Reddit Sentiment Dashboard v2.0

Abstract

The Reddit Sentiment Dashboard is an interactive web application that performs real-time sentiment and emotion analysis on Reddit posts using multiple state-of-the-art NLP models. Leveraging technologies such as Python, Streamlit, PRAW, and HuggingFace Transformers, the dashboard aggregates data, generates dynamic visualizations, and provides actionable insights. This project demonstrates the integration of advanced machine learning models with data visualization and scalable data ingestion techniques.

What's New in v2.0 🚀

✅ Enhanced Security: Environment-based credential management (no more hardcoded secrets!)
✅ Rate Limiting: Intelligent API rate limiting to prevent throttling
✅ Performance Caching: Sentiment analysis results are cached for faster response
✅ Better Error Handling: Comprehensive error messages and validation
✅ Input Validation: Subreddit validation and better input sanitization
✅ Progress Indicators: Real-time progress bars for long operations
✅ Improved UX: Fetch button control, better visual feedback
✅ Code Consolidation: Removed duplicate files for easier maintenance

Features

🎯 Core Capabilities

Multi-Model Sentiment Analysis: Compare results from 4 different NLP models
- Cardiff RoBERTa (3-class: negative/neutral/positive)
- DistilBERT (binary: positive/negative)
- NLPTown BERT (5-star rating system)
- BERTweet (binary sentiment, Twitter-optimized)
Emotion Detection: Identifies 7 distinct emotions
- Joy, Sadness, Anger, Fear, Surprise, Disgust, Neutral
Interactive Dashboard: 4-tab interface
- 📋 Dashboard: Post-level sentiment and emotion analysis
- 📈 Temporal Analysis: Trend visualization over time
- 💬 User Behavior: Comment engagement metrics
- 🧠 Model Insights: Model performance comparison
Data Export: Download analysis results as CSV

Prerequisites

Python 3.8 or higher
Reddit API credentials (free)
4GB+ RAM recommended (for transformer models)

• _Dataset records_
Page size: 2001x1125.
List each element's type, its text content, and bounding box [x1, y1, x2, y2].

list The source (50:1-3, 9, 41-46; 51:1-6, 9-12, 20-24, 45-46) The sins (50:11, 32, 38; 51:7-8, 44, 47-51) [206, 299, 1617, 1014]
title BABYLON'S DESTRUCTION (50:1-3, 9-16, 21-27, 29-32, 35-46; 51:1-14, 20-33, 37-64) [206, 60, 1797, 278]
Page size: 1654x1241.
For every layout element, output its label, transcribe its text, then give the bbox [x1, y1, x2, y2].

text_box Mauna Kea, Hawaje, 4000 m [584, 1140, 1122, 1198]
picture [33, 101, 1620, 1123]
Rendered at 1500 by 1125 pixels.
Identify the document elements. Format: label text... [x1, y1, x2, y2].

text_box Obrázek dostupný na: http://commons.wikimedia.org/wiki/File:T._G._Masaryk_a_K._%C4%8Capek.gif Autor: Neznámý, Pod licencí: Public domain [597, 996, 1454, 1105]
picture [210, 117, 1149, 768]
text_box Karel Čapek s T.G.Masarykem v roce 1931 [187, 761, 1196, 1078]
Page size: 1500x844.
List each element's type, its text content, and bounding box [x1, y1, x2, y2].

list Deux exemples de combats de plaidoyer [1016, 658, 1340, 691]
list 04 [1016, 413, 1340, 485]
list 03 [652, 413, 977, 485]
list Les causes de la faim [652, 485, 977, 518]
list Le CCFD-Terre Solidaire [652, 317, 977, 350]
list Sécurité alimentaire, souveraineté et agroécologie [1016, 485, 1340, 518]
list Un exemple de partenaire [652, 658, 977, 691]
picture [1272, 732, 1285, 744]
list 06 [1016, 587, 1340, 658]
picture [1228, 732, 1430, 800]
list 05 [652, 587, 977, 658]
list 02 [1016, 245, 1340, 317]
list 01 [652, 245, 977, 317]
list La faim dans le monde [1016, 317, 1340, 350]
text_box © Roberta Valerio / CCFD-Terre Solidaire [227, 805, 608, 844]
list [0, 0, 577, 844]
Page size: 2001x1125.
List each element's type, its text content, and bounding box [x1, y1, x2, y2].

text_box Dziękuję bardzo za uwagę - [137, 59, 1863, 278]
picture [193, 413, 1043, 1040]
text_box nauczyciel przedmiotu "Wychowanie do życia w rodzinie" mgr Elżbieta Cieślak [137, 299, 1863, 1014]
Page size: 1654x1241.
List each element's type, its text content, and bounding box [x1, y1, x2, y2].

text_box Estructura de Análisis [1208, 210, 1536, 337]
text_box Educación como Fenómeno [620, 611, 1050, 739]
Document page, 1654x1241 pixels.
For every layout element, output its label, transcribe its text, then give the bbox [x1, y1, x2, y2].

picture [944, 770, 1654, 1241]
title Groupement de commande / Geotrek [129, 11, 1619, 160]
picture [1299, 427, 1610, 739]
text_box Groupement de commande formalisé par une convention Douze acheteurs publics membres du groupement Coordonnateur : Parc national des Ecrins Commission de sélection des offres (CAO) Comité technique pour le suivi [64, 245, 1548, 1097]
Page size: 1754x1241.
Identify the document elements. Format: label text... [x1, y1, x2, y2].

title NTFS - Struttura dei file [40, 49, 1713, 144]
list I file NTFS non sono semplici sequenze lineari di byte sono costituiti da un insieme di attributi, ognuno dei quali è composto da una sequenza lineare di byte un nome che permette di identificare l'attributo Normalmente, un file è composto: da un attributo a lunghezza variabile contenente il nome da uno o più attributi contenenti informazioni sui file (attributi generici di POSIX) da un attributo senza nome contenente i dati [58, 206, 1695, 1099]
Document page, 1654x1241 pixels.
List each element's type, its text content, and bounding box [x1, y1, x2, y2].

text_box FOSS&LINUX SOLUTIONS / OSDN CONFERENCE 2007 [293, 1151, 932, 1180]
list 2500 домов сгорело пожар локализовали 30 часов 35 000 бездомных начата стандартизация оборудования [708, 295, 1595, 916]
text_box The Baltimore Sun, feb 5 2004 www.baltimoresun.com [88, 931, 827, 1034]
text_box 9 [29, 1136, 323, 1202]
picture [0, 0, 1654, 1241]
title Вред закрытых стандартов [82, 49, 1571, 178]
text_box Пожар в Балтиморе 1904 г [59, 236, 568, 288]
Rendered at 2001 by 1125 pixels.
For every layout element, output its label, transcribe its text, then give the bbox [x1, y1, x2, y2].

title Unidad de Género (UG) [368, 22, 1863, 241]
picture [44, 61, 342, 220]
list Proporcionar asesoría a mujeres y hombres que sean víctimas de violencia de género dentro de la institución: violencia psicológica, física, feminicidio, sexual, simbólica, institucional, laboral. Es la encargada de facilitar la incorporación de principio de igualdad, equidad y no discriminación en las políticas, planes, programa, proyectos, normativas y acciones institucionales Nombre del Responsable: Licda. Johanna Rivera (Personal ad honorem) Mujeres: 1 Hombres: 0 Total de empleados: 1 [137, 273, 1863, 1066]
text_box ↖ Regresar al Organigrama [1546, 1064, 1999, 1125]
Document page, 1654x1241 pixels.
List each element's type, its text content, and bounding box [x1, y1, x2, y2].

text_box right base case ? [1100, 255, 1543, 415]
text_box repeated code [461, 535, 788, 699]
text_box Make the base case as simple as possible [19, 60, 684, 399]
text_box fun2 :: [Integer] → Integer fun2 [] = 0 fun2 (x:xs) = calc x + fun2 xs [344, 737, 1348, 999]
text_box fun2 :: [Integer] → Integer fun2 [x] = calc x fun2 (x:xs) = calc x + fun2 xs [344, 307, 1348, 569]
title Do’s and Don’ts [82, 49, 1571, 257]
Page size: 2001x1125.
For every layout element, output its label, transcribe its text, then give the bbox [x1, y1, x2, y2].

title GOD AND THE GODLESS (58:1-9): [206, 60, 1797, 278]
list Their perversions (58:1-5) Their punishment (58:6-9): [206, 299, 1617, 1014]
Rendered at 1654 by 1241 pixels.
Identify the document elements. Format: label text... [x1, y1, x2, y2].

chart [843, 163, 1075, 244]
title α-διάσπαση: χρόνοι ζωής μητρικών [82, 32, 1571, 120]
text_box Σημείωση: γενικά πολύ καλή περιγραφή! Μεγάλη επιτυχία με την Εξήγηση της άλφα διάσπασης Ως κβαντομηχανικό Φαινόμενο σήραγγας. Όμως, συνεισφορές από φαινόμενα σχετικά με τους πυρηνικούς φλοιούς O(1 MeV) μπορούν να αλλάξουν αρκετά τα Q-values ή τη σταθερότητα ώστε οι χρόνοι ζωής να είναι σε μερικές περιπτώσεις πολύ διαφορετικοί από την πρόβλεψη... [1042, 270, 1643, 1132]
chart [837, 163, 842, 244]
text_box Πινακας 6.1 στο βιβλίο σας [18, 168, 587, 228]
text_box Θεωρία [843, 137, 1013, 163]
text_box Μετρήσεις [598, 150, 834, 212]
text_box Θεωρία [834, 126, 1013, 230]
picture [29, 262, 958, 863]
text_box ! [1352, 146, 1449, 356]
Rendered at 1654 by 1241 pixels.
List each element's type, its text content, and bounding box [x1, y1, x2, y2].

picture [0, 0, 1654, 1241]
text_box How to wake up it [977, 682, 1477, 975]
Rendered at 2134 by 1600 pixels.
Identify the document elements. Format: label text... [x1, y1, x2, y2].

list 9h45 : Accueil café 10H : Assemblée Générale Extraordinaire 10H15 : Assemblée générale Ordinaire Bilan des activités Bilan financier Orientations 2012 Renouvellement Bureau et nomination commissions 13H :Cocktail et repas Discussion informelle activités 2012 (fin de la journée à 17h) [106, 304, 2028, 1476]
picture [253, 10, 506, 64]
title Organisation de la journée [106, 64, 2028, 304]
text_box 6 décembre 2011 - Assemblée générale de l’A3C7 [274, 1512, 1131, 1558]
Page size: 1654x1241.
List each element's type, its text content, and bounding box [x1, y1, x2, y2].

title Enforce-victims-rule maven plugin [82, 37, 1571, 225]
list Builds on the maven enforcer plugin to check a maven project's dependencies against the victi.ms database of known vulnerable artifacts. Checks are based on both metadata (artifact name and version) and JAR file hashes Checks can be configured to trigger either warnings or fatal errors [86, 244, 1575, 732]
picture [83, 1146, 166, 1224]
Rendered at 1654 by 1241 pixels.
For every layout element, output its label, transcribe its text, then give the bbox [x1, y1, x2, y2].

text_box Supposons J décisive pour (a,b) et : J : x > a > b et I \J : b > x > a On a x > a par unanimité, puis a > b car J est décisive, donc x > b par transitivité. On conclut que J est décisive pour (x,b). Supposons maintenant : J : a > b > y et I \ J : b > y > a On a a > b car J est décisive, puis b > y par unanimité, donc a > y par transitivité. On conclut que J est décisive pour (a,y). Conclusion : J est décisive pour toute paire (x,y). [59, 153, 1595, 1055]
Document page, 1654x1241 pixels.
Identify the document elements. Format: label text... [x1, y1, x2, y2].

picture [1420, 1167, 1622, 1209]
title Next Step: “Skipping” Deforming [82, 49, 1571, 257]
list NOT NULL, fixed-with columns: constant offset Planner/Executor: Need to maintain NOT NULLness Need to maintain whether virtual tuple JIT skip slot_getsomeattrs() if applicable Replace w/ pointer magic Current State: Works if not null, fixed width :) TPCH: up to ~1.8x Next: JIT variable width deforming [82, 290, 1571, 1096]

• _Given problem A_
In the Reddit Sentiment Dashboard README, what output does the NLPTown BERT model use?
• _Given problem B_
Extend the Reddit Sentiment Dashboard README, starting after its prerequisites list.

• _Task result A_
A 5-star rating system.

• _Task result B_
Internet connection

Installation

Step 1: Clone the Repository

git clone https://github.com/yourusername/Reddit-Sentiment-Dashboard.git
cd Reddit-Sentiment-Dashboard

Step 2: Create Virtual Environment (Recommended)

# Create virtual environment
python -m venv venv

# Activate virtual environment
# On Windows:
venv\Scripts\activate
# On macOS/Linux:
source venv/bin/activate

Step 3: Install Dependencies

pip install -r requirements.txt

Note: Initial installation may take 5-10 minutes as it downloads ~1.4GB of dependencies, including transformer models.

Step 4: Set Up Reddit API Credentials

Get Reddit API credentials (free):
- Go to https://www.reddit.com/prefs/apps
- Click "create app" or "create another app"
- Fill in the form:
  - name: YourAppName
  - app type: Select "script"
  - description: (optional)
  - about url: (optional)
  - redirect uri: http://localhost:8080
- Click "create app"
- Note your client_id (under the app name) and client_secret
Create .env file in the project root:

# Copy the example file
cp .env.example .env

Edit .env and add your credentials:

REDDIT_CLIENT_ID=your_client_id_here
REDDIT_CLIENT_SECRET=your_client_secret_here
REDDIT_USER_AGENT=YourAppName:v1.0 (by /u/YourRedditUsername)

⚠️ Important: Never commit your .env file to version control. It's already in .gitignore.

Usage

Running the Application

streamlit run main_code.py

The dashboard will open automatically in your default browser at http://localhost:8501

Using the Dashboard

Select Subreddit: Choose from popular subreddits or enter a custom one
Configure Settings:
- Number of posts (1-50)
- Sentiment model (single or all 4 models)
Click "Fetch & Analyze Posts": Start the analysis
Explore Tabs:
- View individual post analysis
- Analyze trends over time
- Check comment engagement
- Compare model performance

Example Use Cases

Brand Monitoring:

Subreddit: technology
Posts: 25
Model: All
Goal: Track sentiment about your product

Market Research:

Subreddit: investing
Posts: 50
Model: Cardiff
Goal: Gauge market sentiment

Community Health:

Subreddit: mentalhealth
Posts: 20
Model: All
Goal: Analyze emotional trends

Architecture

Technology Stack

Component	Technology	Purpose
Frontend	Streamlit	Interactive web interface
API Client	PRAW	Reddit data ingestion
ML Framework	PyTorch	Neural network backend
NLP Models	HuggingFace Transformers	Pre-trained models
Data Processing	Pandas	Data manipulation
Visualization	Plotly	Interactive charts

Project Structure

Reddit-Sentiment-Dashboard/
├── main_code.py              # Main application (v2.0 - enhanced)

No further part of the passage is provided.